With Jakob married earlier, we snuck in one kid (Martin) before his OTL kids (all the others were born. So far, the OTL births are the same here, only with an elder brother in Martin. I changed Joachim's name for two reasons: Poland is reduced TTL compared to OTL, and Wlad Vasa IV is now two Polish kings ago TTL, whereas this last post would have been his time to die OTL - enough reason not to name the baby Ladislaus as he did.

Baby Ladislaus died aged 3 months. Baby Joachim, on the other hand, is the first Courlander to be saved by his mother's gardens. A necessary stacking of the deck - a decade living in Fernau and its environs might otherwise reduce, say, 20,000 Courlanders to the low hundreds in a decade otherwise. Even with a little extra help, I'll have enough death to write about soon.
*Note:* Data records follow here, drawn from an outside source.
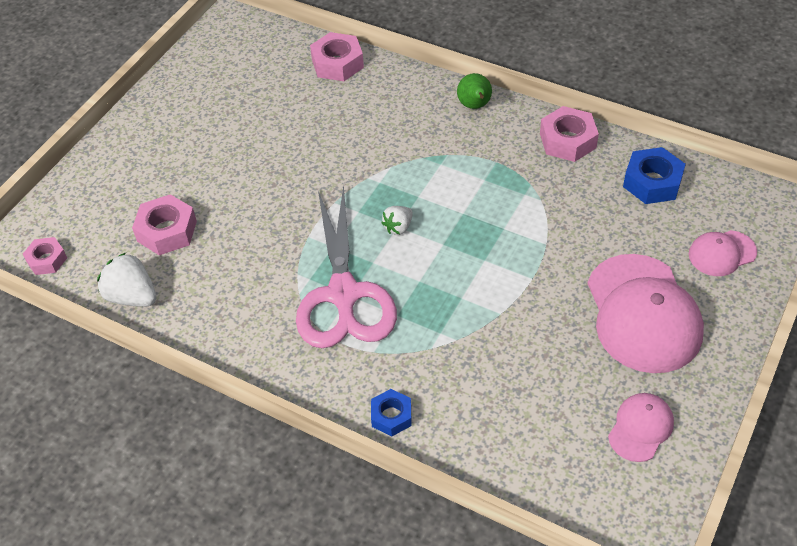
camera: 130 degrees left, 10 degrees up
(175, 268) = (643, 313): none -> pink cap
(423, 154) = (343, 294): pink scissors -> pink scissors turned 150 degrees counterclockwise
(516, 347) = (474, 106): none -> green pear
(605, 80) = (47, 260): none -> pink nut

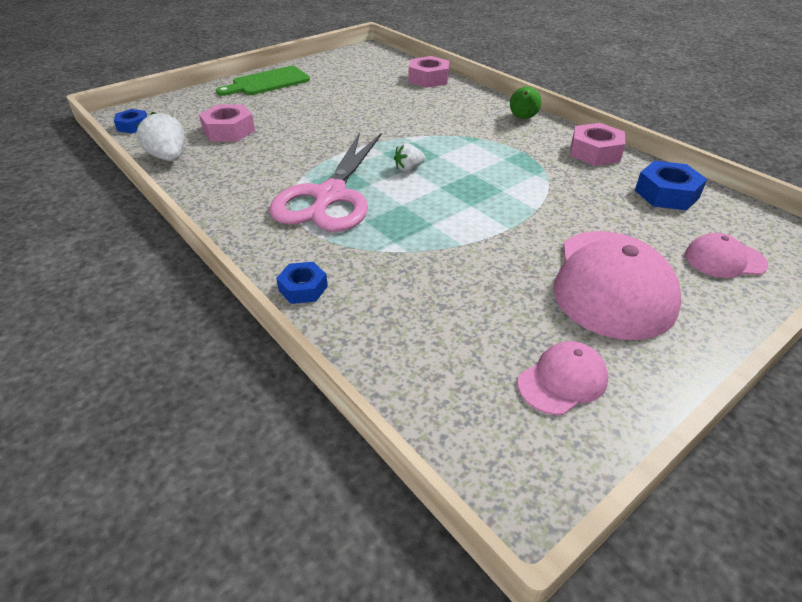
camera: 20 degrees right, 10 degrees down
(47, 260) = (133, 126): pink nut -> blue nut
(149, 129) = (268, 82): none -> green cutting board

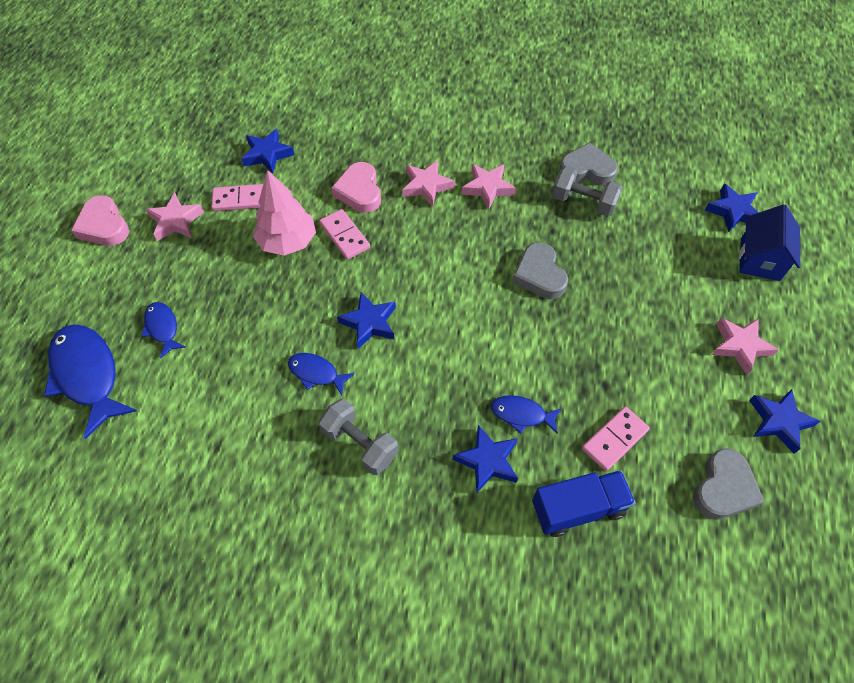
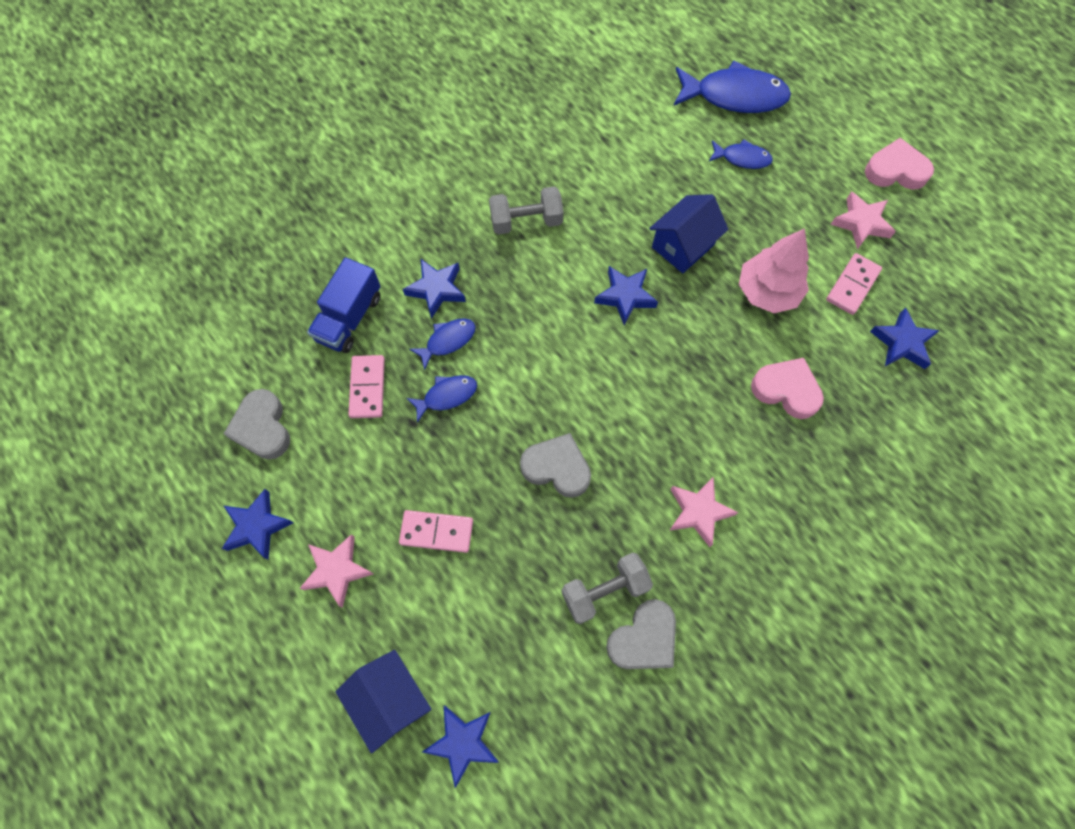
camera: 130 degrees right, 10 degrees up
(289, 315) = (683, 246): none -> blue house
(316, 373) = (610, 231): blue fish -> blue fish (446, 396)
(345, 236) = (738, 340): pink domino -> pink domino (436, 532)
(426, 186) = (747, 455): pink star -> none

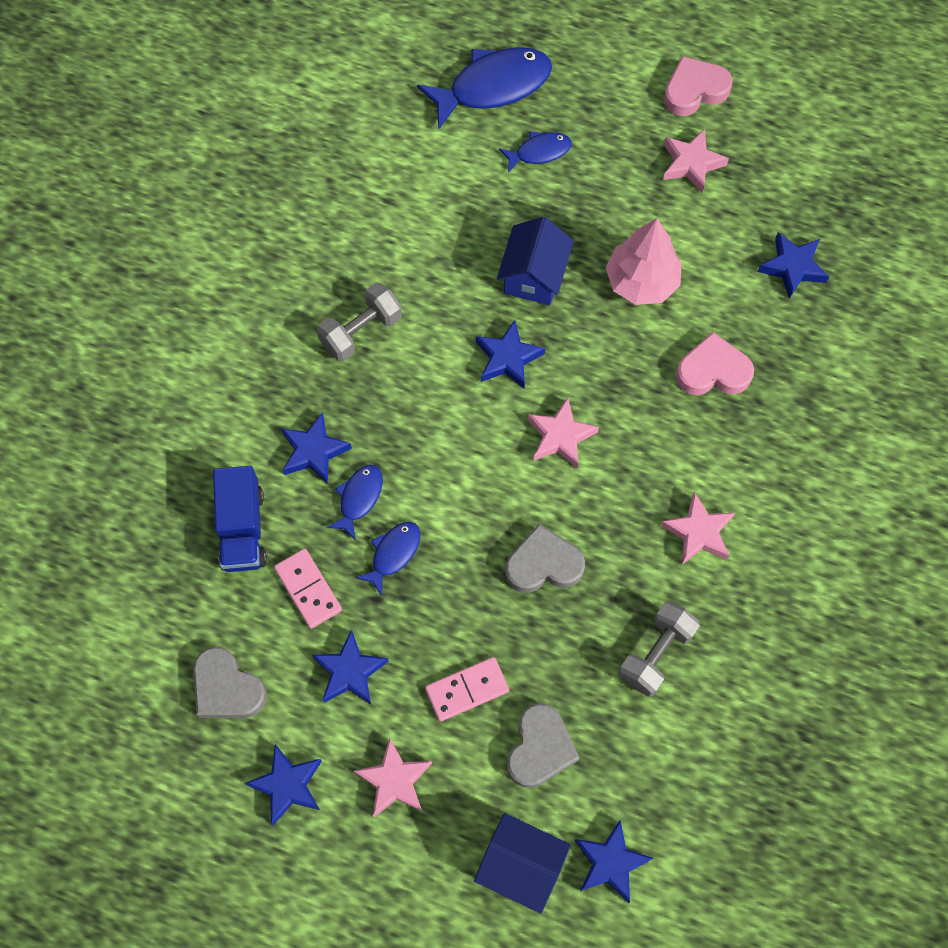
camera: 30 degrees left, 0 degrees up
(358, 466) = (350, 671): none -> blue star
(631, 376) = (560, 436): none -> pink star
(643, 639) = (716, 676): grey heart -> grey heart (540, 748)
(852, 285) = (717, 233): pink domino -> none

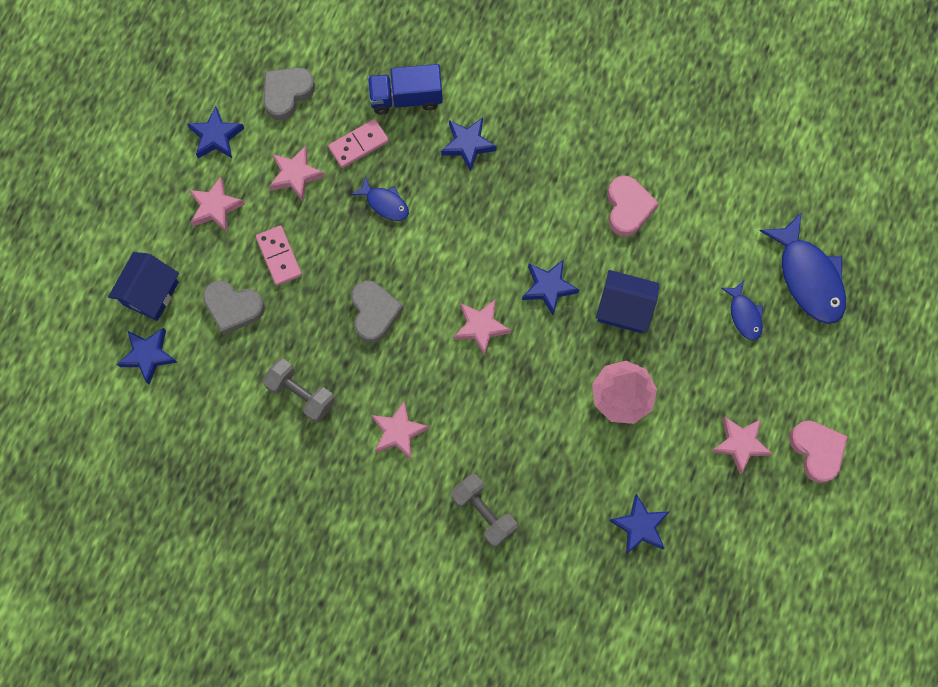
camera: 90 degrees right, 5 degrees up
(350, 671) = (296, 175): blue star -> pink star
(359, 498) = (429, 178): blue fish -> none
(361, 331) = (570, 176): grey dumbbell -> grey dumbbell (483, 512)
(713, 371) = (540, 451): pink heart -> pink heart (628, 208)

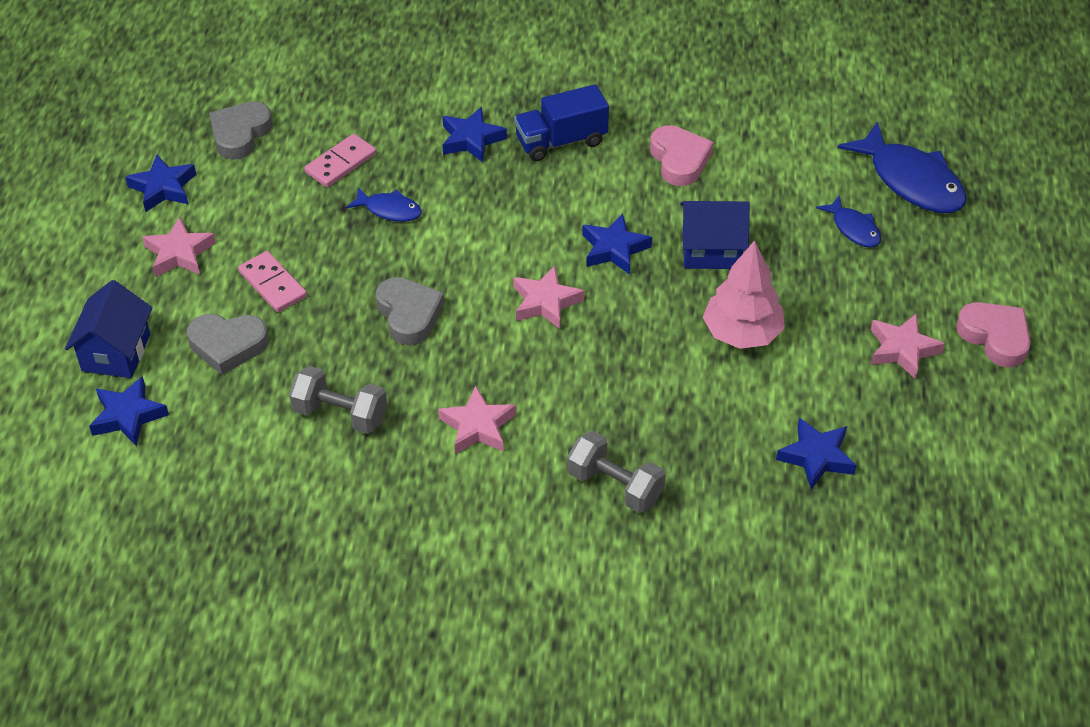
camera: 15 degrees left, 25 degrees down
(296, 175) = (272, 205): pink star -> none
(406, 98) = (384, 112): blue truck -> blue truck (561, 141)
No need to have a baby's funeral so soon.

And then the second half... death, death, death, death, death. Eastern Europe isn't a place of great stability. I wouldn't be telling as convincing a story if I waved a magic wand and made things oddly more stable, now, would I? I give a little, I take away a little.

I hadn't known the word "morganatic" before this week. OTL, the marriage between the Tsar's daughter and the Danish morganatic prince fell apart when said prince wouldn't convert to Orthodox Christianity, a disappointment said to have helped bring the Tsar's death more quickly. So, always happy to gently pluck at religious strings in this timeline, I flipped that. Now we have a Danish prince converted - probably inconsequential - and a Tsar that took a little longer to die.

On to a new generation of local royals. Poland can return to the Vasa well again. Lithuania needs to shop around a bit.

For about ten minutes, Courland is the most stable place in the neighbourhood.

The Danish Prince John (Hans in Danish and Johan in German) was not morganatic. It was a major reason why his brother send him to Russia, by him marrying a foreign princess and get land there, his ducal possession in Schleswig-Holstein would go to his brother. Also Danish succession didn’t include morganatic at the time, Christian IV morganatic son was pushed as a claimant to the Danish throne after the dead of Christian IV.